3. Reconciliation of heterogeneous vocabularies

                   (a) How is correlations established when a single term in one source has no equivalent term in the other?  Diligent editing reconciles subject headings in the various specialties for uniformity throughout, so your search won’t miss a single relevant citation. What’s more, the acclaimed Wilson Name Authority File keeps corporate and personal names uniform throughout the database, so you can be confident that name searches are thorough and yield the desired results every time.     

   (b) Certain vocabularies are highly structured and hierarchical, while others contain terms lacking any structure at all aside from serial numbers or other unique identifiers. How are these differences reconciled?    Diligent editing reconciles subject headings in the various specialties  

                  (c) How are conflicts resolved when an established heading in one vocabulary matches a cross reference in other vocabularies? (E.g., Tumors is an established LCSH heading, but in MeSH it is a cross reference to Neoplasms; and vice versa)Diligent editing reconciles subject headings in the various specialties

 

   (d) If multiple vocabularies are used in a single bibliographic record, and the headings from such vocabularies are identical (after normalization), how are duplicate retrievals handled?   Unknown

 

 

 

4. Effective and Efficient Resource Discovery (Precision and Recall), Satisfying User Needs

     (a) Does project provide high or satisfactory levels of precision and recall?

 

 Precoordination   (b) To what extent does project rely on precoördination?

 

        If mostly post-coordinate, then:

i)                    by what means is recall maximized?    

 

ii)                   by what means is precision maximized?     

 

 

    (d) Does project provide faceted approach (facilitating polysemy) while retaining option for browsable hierarchy (facilitating navigation)?
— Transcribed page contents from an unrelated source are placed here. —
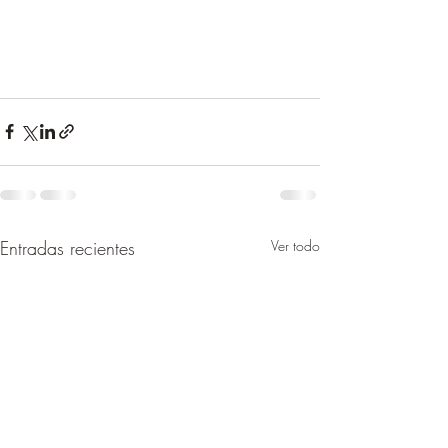
Entradas recientes
Ver todo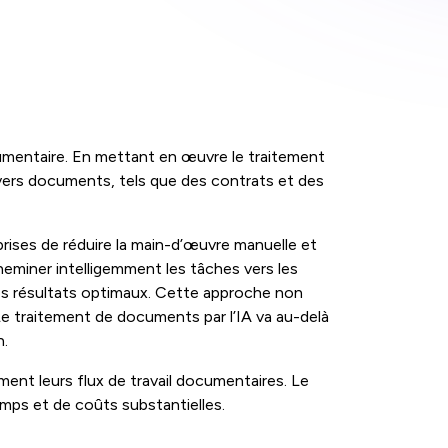
cumentaire. En mettant en œuvre le traitement
divers documents, tels que des contrats et des
rises de réduire la main-d’œuvre manuelle et
heminer intelligemment les tâches vers les
t des résultats optimaux. Cette approche non
 Le traitement de documents par l’IA va au-delà
n.
ent leurs flux de travail documentaires. Le
mps et de coûts substantielles.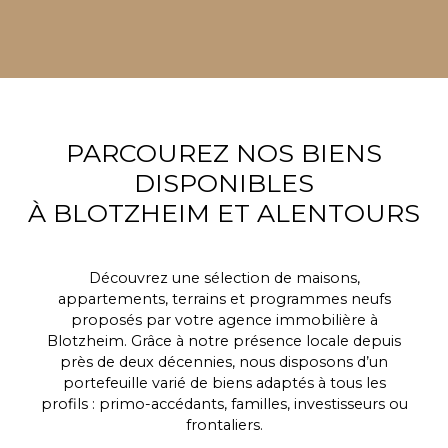
PARCOUREZ NOS BIENS
DISPONIBLES
À BLOTZHEIM ET ALENTOURS
Découvrez une sélection de maisons,
appartements, terrains et programmes neufs
proposés par votre agence immobilière à
Blotzheim. Grâce à notre présence locale depuis
près de deux décennies, nous disposons d’un
portefeuille varié de biens adaptés à tous les
profils : primo-accédants, familles, investisseurs ou
frontaliers.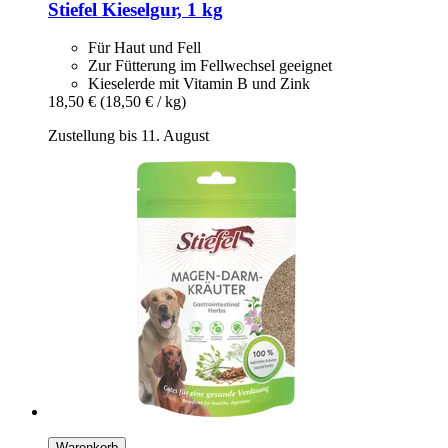
Stiefel
Kieselgur, 1 kg
Für Haut und Fell
Zur Fütterung im Fellwechsel geeignet
Kieselerde mit Vitamin B und Zink
18,50 €
(18,50 € / kg)
Zustellung bis 11. August
Warenkorb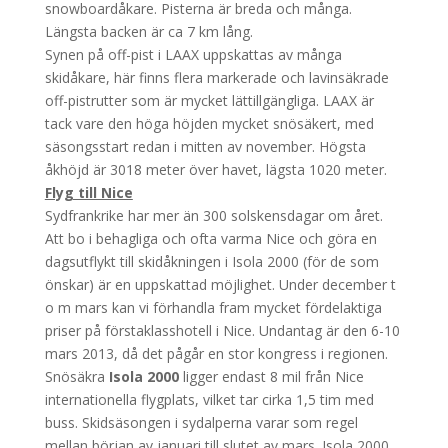
snowboardåkare. Pisterna är breda och många.
Längsta backen är ca 7 km lång.
Synen på off-pist i LAAX uppskattas av många
skidåkare, här finns flera markerade och lavinsäkrade
off-pistrutter som är mycket lättillgängliga. LAAX är
tack vare den höga höjden mycket snösäkert, med
säsongsstart redan i mitten av november. Högsta
åkhöjd är 3018 meter över havet, lägsta 1020 meter.
Flyg till Nice
Sydfrankrike har mer än 300 solskensdagar om året.
Att bo i behagliga och ofta varma Nice och göra en
dagsutflykt till skidåkningen i Isola 2000 (för de som
önskar) är en uppskattad möjlighet. Under december t
o m mars kan vi förhandla fram mycket fördelaktiga
priser på förstaklasshotell i Nice. Undantag är den 6-10
mars 2013, då det pågår en stor kongress i regionen.
Snösäkra
Isola 2000
ligger endast 8 mil från Nice
internationella flygplats, vilket tar cirka 1,5 tim med
buss. Skidsäsongen i sydalperna varar som regel
mellan början av januari till slutet av mars. Isola 2000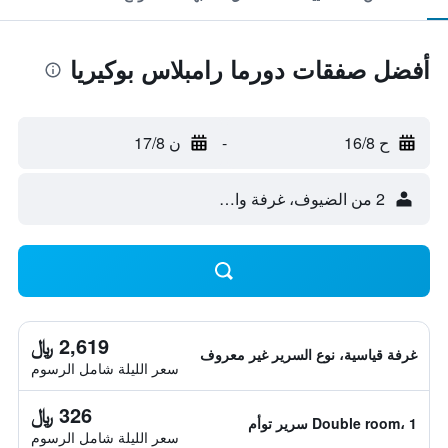
أفضل صفقات دورما رامبلاس بوكيريا
ح 16/8
-
ن 17/8
2 من الضيوف، غرفة واحدة
2,619 ﷼
غرفة قياسية، نوع السرير غير معروف
سعر الليلة شامل الرسوم
326 ﷼
Double room، 1 سرير توأم
سعر الليلة شامل الرسوم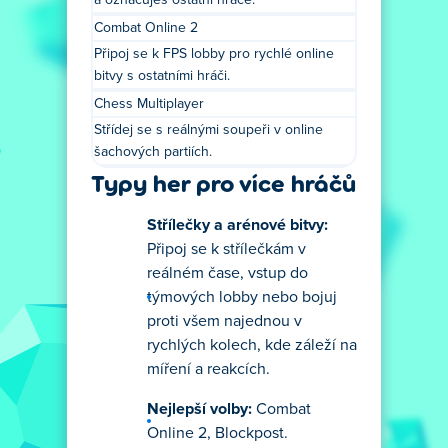
a označuješ ostatní hráče.
Combat Online 2
Připoj se k FPS lobby pro rychlé online
bitvy s ostatními hráči.
Chess Multiplayer
Střídej se s reálnými soupeři v online
šachových partiích.
Typy her pro více hráčů
Střílečky a arénové bitvy:
Připoj se k střílečkám v
reálném čase, vstup do
týmových lobby nebo bojuj
proti všem najednou v
rychlých kolech, kde záleží na
míření a reakcích.
Nejlepší volby:
Combat
Online 2, Blockpost.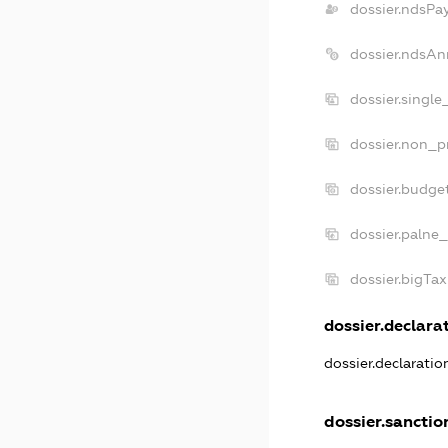
dossier.ndsPa
dossier.ndsAn
dossier.singl
dossier.non_p
dossier.budge
dossier.palne_
dossier.bigTa
dossier.declarat
dossier.declarati
dossier.sanctio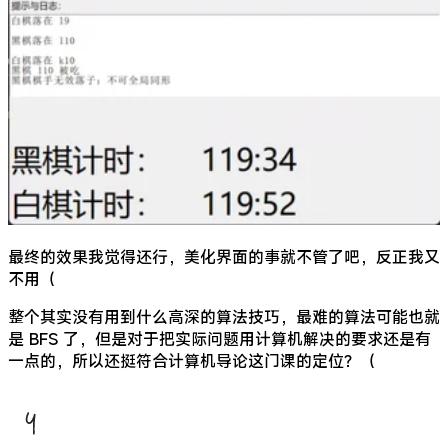
最终的效果我觉得还行，美化界面的事就不管了吧，反正我又
不用（
整个其实没有用到什么高深的算法技巧，最难的算法可能也就
是 BFS 了，但是对于把实际问题用计算机解决的要求还是有
一点的，所以还挺符合计算机导论这门课的定位？（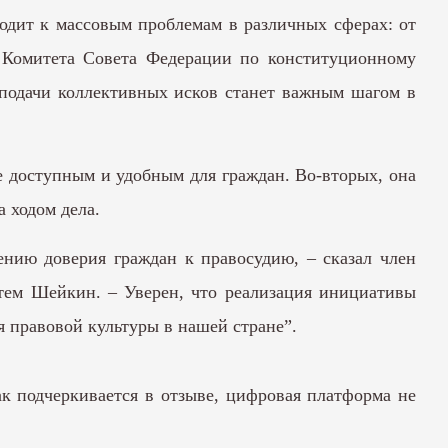
одит к массовым проблемам в различных сферах: от
 Комитета Совета Федерации по конституционному
 подачи коллективных исков станет важным шагом в
ее доступным и удобным для граждан. Во-вторых, она
а ходом дела.
ению доверия граждан к правосудию, – сказал член
ртем Шейкин. – Уверен, что реализация инициативы
 правовой культуры в нашей стране”.
ак подчеркивается в отзыве, цифровая платформа не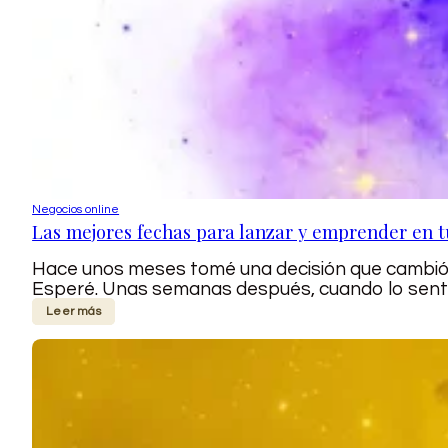
Negocios online
Las mejores fechas para lanzar y emprender en t
Hace unos meses tomé una decisión que cambió por
Esperé. Unas semanas después, cuando lo sentí, h
Leer más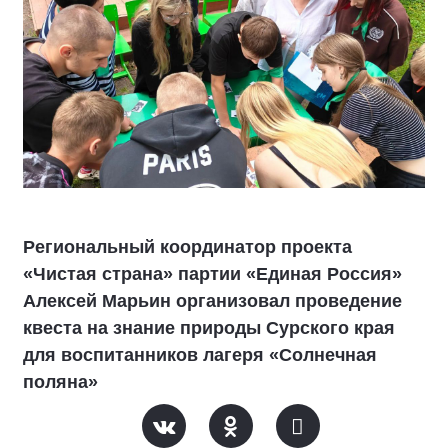
Региональный координатор проекта
«Чистая страна» партии «Единая Россия»
Алексей Марьин организовал проведение
квеста на знание природы Сурского края
для воспитанников лагеря «Солнечная
поляна»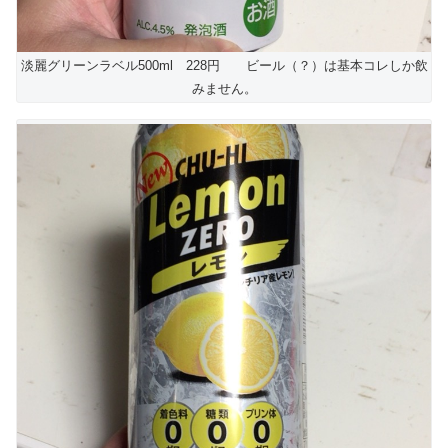
淡麗グリーンラベル500ml 228円 ビール（？）は基本コレしか飲
みません。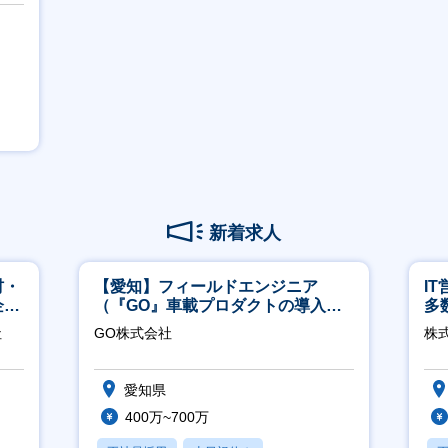
新着求人
材・
【愛知】フィールドエンジニア
I
企業
（『GO』車載プロダクトの導入サ
多
ポート／年休120日／土日祝休／直
リ
社
GO株式会社
株式
行直帰
愛知県
400万~700万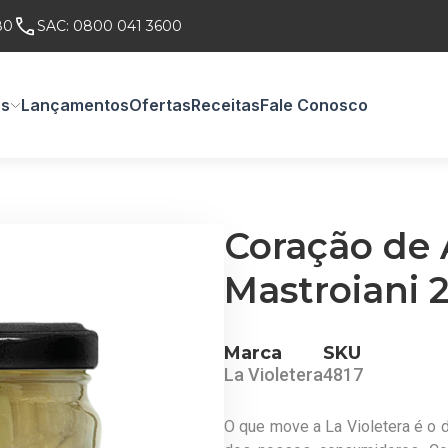
80
SAC:
0800 041 3600
os
Lançamentos
Ofertas
Receitas
Fale Conosco
Coração de 
Mastroiani 
Marca
SKU
La Violetera
4817
O que move a La Violetera é o d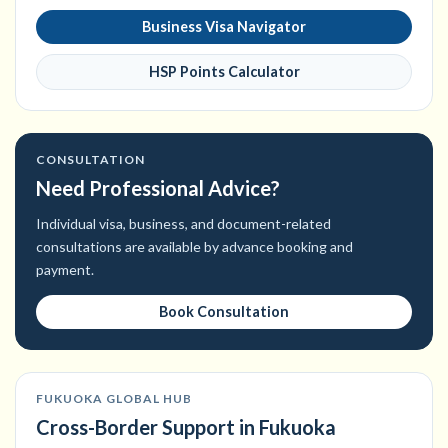
Business Visa Navigator
HSP Points Calculator
CONSULTATION
Need Professional Advice?
Individual visa, business, and document-related
consultations are available by advance booking and
payment.
Book Consultation
FUKUOKA GLOBAL HUB
Cross-Border Support in Fukuoka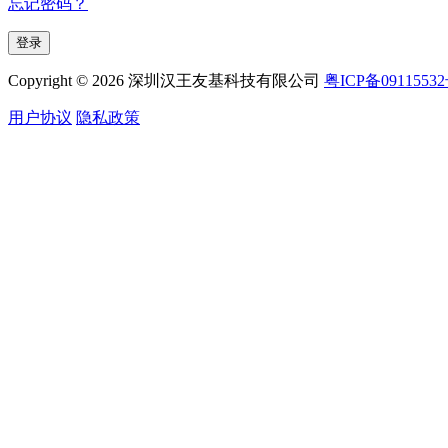
忘记密码？
Copyright © 2026 深圳汉王友基科技有限公司
粤ICP备0911553
用户协议
隐私政策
    (e) Are the following objectives and functions supported in the S.I. environment?

        i)         Locate entities in the system via surrogates (find)

         ii)      Identify a surrogate that matches an entity (collocate)

         iii)     Select an entity appropriate to a user’s need via surrogates (choice facilitation)

        iv)       Obtain access to the entity via the system and its surrogates (acquisition)

         v)            Navigate the system and its surrogates (navigation)

   (f) Has developer released beta version for general testing?

   (g) Have user satisfaction surveys been conducted?

 

 

5. Ease of Use (this is actually part of our definition, i.e., SI should function “without special effort by the user,” (where “users” include information creators and managers, and end-users)).

    (a) Intuitive interface for data entry, searching, browsing, etc.?

    (b) Automate validation, mapping, metadata extraction, etc., as much as possible?

    (c) Availability of documentation?

 

6. Long-term viability

    (a) Master plan for life-cycle management and data migration?

    (b) Reliance on open-source international standards versus proprietary standards?

    (c) viable business model (e.g., not based exclusively on research grant with likely expiration)?